Le premier étage est sur plan carré comme la base romane, avec 3 hautes baies sur chacune de ses faces; au-dessus la tour passe au plan octogonal. Partant des angles du carré, des tourelles à 8 pans s'élèvent jusqu'à la naissance de l'ancienne flèche; elles ne sont ajourées qu'au dernier étage et se terminaient par des pyramides dont on distingue les bases.

Les faces des étages octogonaux ont chacune une haute fenêtre; au troisième étage elle est coupée par un meneau, et à l'étage supérieur elle est géminée.

Pour supporter cette audacieuse construction, qui s'élève à 62 m du sol et sa flèche qui mesurait 18 m environ, il fallut renforcer la base romane par des massifs intérieurs qui garnissent les angles rentrants du porche; on supprima les passages latéraux, on doubla toutes les arcatures ; ainsi la partie romane gardait toute son élégance avec ses arceaux visibles. Mais en 1372 des menaces d'écrasement de l'angle Nord-Ouest obligèrent à revêtir toute la base du clocher d'un épais mur de pierre pour maintenir la solidité de l'ensemble ; encore resta-t-elle fragile, car en 1431 ce revêtement s'étant largement lézardé, on dut reprendre toute la face méridionale.

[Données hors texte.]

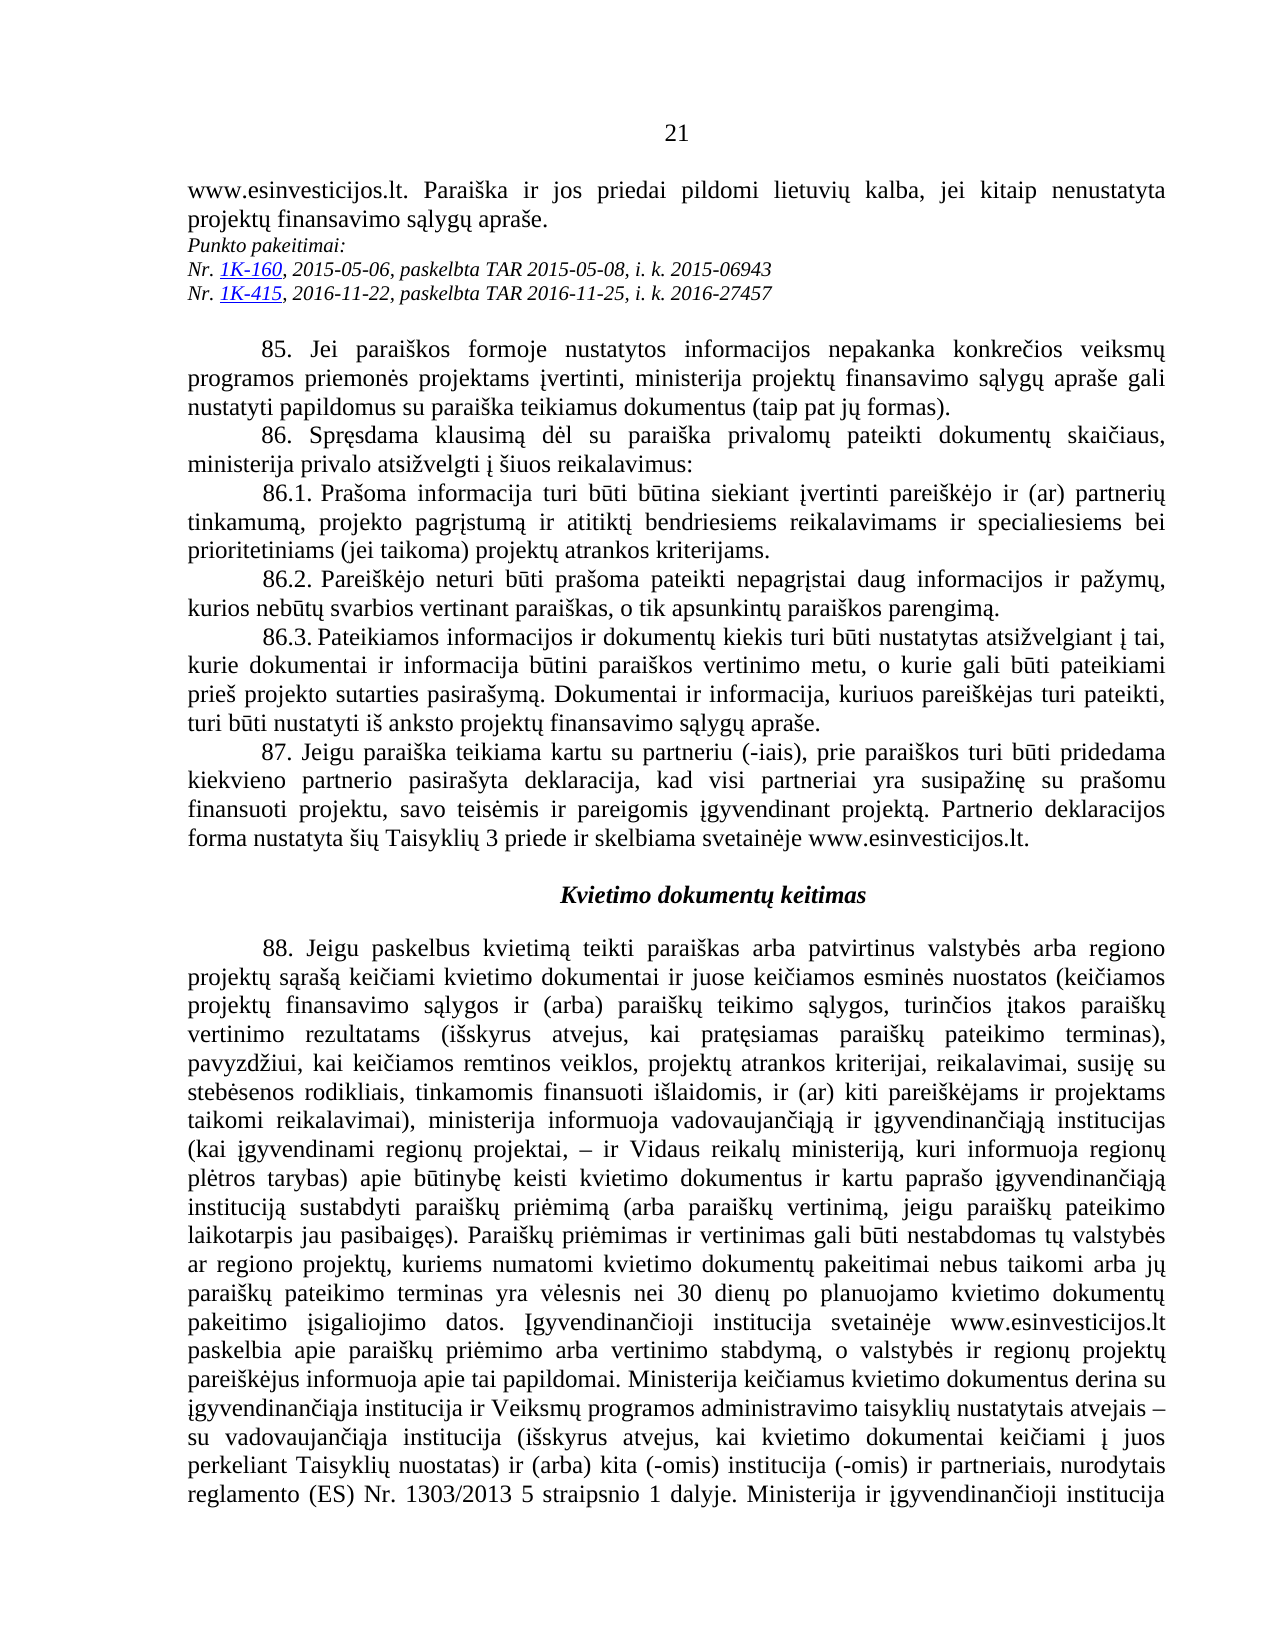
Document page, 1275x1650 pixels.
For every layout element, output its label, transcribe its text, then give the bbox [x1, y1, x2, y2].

text 86. Spręsdama klausimą dėl su paraiška privalomų pateikti dokumentų skaičiaus, ministerija privalo atsižvelgti į šiuos reikalavimus: [187, 420, 1167, 478]
text 86.1. Prašoma informacija turi būti būtina siekiant įvertinti pareiškėjo ir (ar) partnerių tinkamumą, projekto pagrįstumą ir atitiktį bendriesiems reikalavimams ir specialiesiems bei prioritetiniams (jei taikoma) projektų atrankos kriterijams. [187, 478, 1167, 564]
text Nr. 1K-415, 2016-11-22, paskelbta TAR 2016-11-25, i. k. 2016-27457 [187, 281, 1167, 305]
subtitle Kvietimo dokumentų keitimas [187, 880, 1167, 909]
text 86.2. Pareiškėjo neturi būti prašoma pateikti nepagrįstai daug informacijos ir pažymų, kurios nebūtų svarbios vertinant paraiškas, o tik apsunkintų paraiškos parengimą. [187, 564, 1167, 622]
text 88. Jeigu paskelbus kvietimą teikti paraiškas arba patvirtinus valstybės arba regiono projektų sąrašą keičiami kvietimo dokumentai ir juose keičiamos esminės nuostatos (keičiamos projektų finansavimo sąlygos ir (arba) paraiškų teikimo sąlygos, turinčios įtakos paraiškų vertinimo rezultatams (išskyrus atvejus, kai pratęsiamas paraiškų pateikimo terminas), pavyzdžiui, kai keičiamos remtinos veiklos, projektų atrankos kriterijai, reikalavimai, susiję su stebėsenos rodikliais, tinkamomis finansuoti išlaidomis, ir (ar) kiti pareiškėjams ir projektams taikomi reikalavimai), ministerija informuoja vadovaujančiąją ir įgyvendinančiąją institucijas (kai įgyvendinami regionų projektai, – ir Vidaus reikalų ministeriją, kuri informuoja regionų plėtros tarybas) apie būtinybę keisti kvietimo dokumentus ir kartu paprašo įgyvendinančiąją instituciją sustabdyti paraiškų priėmimą (arba paraiškų vertinimą, jeigu paraiškų pateikimo laikotarpis jau pasibaigęs). Paraiškų priėmimas ir vertinimas gali būti nestabdomas tų valstybės ar regiono projektų, kuriems numatomi kvietimo dokumentų pakeitimai nebus taikomi arba jų paraiškų pateikimo terminas yra vėlesnis nei 30 dienų po planuojamo kvietimo dokumentų pakeitimo įsigaliojimo datos. Įgyvendinančioji institucija svetainėje www.esinvesticijos.lt paskelbia apie paraiškų priėmimo arba vertinimo stabdymą, o valstybės ir regionų projektų pareiškėjus informuoja apie tai papildomai. Ministerija keičiamus kvietimo dokumentus derina su įgyvendinančiąja institucija ir Veiksmų programos administravimo taisyklių nustatytais atvejais – su vadovaujančiąja institucija (išskyrus atvejus, kai kvietimo dokumentai keičiami į juos perkeliant Taisyklių nuostatas) ir (arba) kita (-omis) institucija (-omis) ir partneriais, nurodytais reglamento (ES) Nr. 1303/2013 5 straipsnio 1 dalyje. Ministerija ir įgyvendinančioji institucija [187, 933, 1167, 1508]
text 85. Jei paraiškos formoje nustatytos informacijos nepakanka konkrečios veiksmų programos priemonės projektams įvertinti, ministerija projektų finansavimo sąlygų apraše gali nustatyti papildomus su paraiška teikiamus dokumentus (taip pat jų formas). [187, 334, 1167, 420]
text 87. Jeigu paraiška teikiama kartu su partneriu (-iais), prie paraiškos turi būti pridedama kiekvieno partnerio pasirašyta deklaracija, kad visi partneriai yra susipažinę su prašomu finansuoti projektu, savo teisėmis ir pareigomis įgyvendinant projektą. Partnerio deklaracijos forma nustatyta šių Taisyklių 3 priede ir skelbiama svetainėje www.esinvesticijos.lt. [187, 737, 1167, 852]
text Punkto pakeitimai: [187, 233, 1167, 257]
text Nr. 1K-160, 2015-05-06, paskelbta TAR 2015-05-08, i. k. 2015-06943 [187, 257, 1167, 281]
text www.esinvesticijos.lt. Paraiška ir jos priedai pildomi lietuvių kalba, jei kitaip nenustatyta projektų finansavimo sąlygų apraše. [187, 176, 1167, 233]
text 86.3. Pateikiamos informacijos ir dokumentų kiekis turi būti nustatytas atsižvelgiant į tai, kurie dokumentai ir informacija būtini paraiškos vertinimo metu, o kurie gali būti pateikiami prieš projekto sutarties pasirašymą. Dokumentai ir informacija, kuriuos pareiškėjas turi pateikti, turi būti nustatyti iš anksto projektų finansavimo sąlygų apraše. [187, 622, 1167, 737]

En décembre 1443, un violent ouragan endommagea la haute flèche et les clochetons. Le 25 avril 1483, un orage détruisit la flèche de pierre ; on la remplaça par une flèche en bois recouverte de plomb, qui fut à son tour foudroyée le 30 juin 1571 et cette fois incendiée; le feu gagna la charpente de la tour et les 11 cloches qui y étaient fondirent ou se brisèrent dans leur chute. En 1574 le clocher fut restauré, mais la flèche ne fut pas reconstruite et nous n'en voyons plus que l'amorce en retrait de la tour. Malgré sa base disgracieuse et découronné de sa flèche ce beau clocher reste svelte et élancé.

 

cliché et montage Guillaume LAVAUD

 

L'OEUVRE DE JEAN DESCHAMPS

« Les monuments parlent parfois un langage aussi clair que les documents. » (Emile Mâle)

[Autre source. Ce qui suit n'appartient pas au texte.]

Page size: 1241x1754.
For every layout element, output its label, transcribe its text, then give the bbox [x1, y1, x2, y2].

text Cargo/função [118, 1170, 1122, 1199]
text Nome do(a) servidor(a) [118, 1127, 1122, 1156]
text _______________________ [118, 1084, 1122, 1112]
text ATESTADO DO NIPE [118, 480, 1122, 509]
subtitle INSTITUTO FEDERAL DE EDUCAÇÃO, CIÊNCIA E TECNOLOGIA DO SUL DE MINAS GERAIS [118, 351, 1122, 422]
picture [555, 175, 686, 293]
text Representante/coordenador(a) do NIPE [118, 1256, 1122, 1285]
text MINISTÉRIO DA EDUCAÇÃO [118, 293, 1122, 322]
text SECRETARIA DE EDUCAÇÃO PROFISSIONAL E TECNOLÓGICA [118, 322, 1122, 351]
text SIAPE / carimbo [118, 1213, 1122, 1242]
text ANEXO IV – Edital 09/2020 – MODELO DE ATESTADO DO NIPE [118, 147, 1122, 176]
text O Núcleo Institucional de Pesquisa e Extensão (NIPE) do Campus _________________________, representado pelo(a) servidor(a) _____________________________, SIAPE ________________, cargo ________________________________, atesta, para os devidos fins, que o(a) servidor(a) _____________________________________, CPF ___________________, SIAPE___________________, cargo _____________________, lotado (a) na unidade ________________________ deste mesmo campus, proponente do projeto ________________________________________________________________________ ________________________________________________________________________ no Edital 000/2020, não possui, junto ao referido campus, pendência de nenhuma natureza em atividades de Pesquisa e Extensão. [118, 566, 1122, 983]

Vers le milieu du XIIIème s. l'art gothique du Nord et de l’Île-de-France pénétra dans le Midi, qui dans l'ensemble resta fidèle à la nef unique, au large vaisseau avec contreforts intérieurs entre les chapelles latérales. On vit successivement s'élever les cathédrales de Clermont-Ferrand, Narbonne, Limoges, Toulouse et Rodez. Des documents, pour les cathédrales de Clermont-Ferrand et de Narbonne nomment le maître-d’œuvre : Jean Deschamps, mais les autres cathédrales portent en elles, d'une manière certaine, la marque du génie de cet architecte.

Né vers 1218, probablement en Picardie, Jean Deschamps avait travaillé sur des chantiers du Nord et aussi avec Pierre de Montreuil à la construction de la Sainte-Chapelle. Il venait après la génération des grands architectes qui élevèrent Chartres, Amiens, Reims, Soissons et Saint-Denis ; aussi trouvons-nous chez ce maître des imitations des cathédrales nordiques à côté de nombreuses originalités et innovations.

A Limoges comme à Clermont-Ferrand mêmes proportions et harmonies : l'élévation intérieure est divisée en deux parties à peu près égales. Mêmes faisceaux de colonnettes montant d'un seul jet jusqu'à la naissance des voûtes; même triforium qui s'intègre aux fenêtres, comme une frise d'ombre sous les lumineuses verrières; mêmes baies un peu réduites et n'emplissant pas toute la largeur de la travée ; même sobriété décorative, car le dur granit du Limousin, comme II lave d'Auvergne, est difficile à tailler.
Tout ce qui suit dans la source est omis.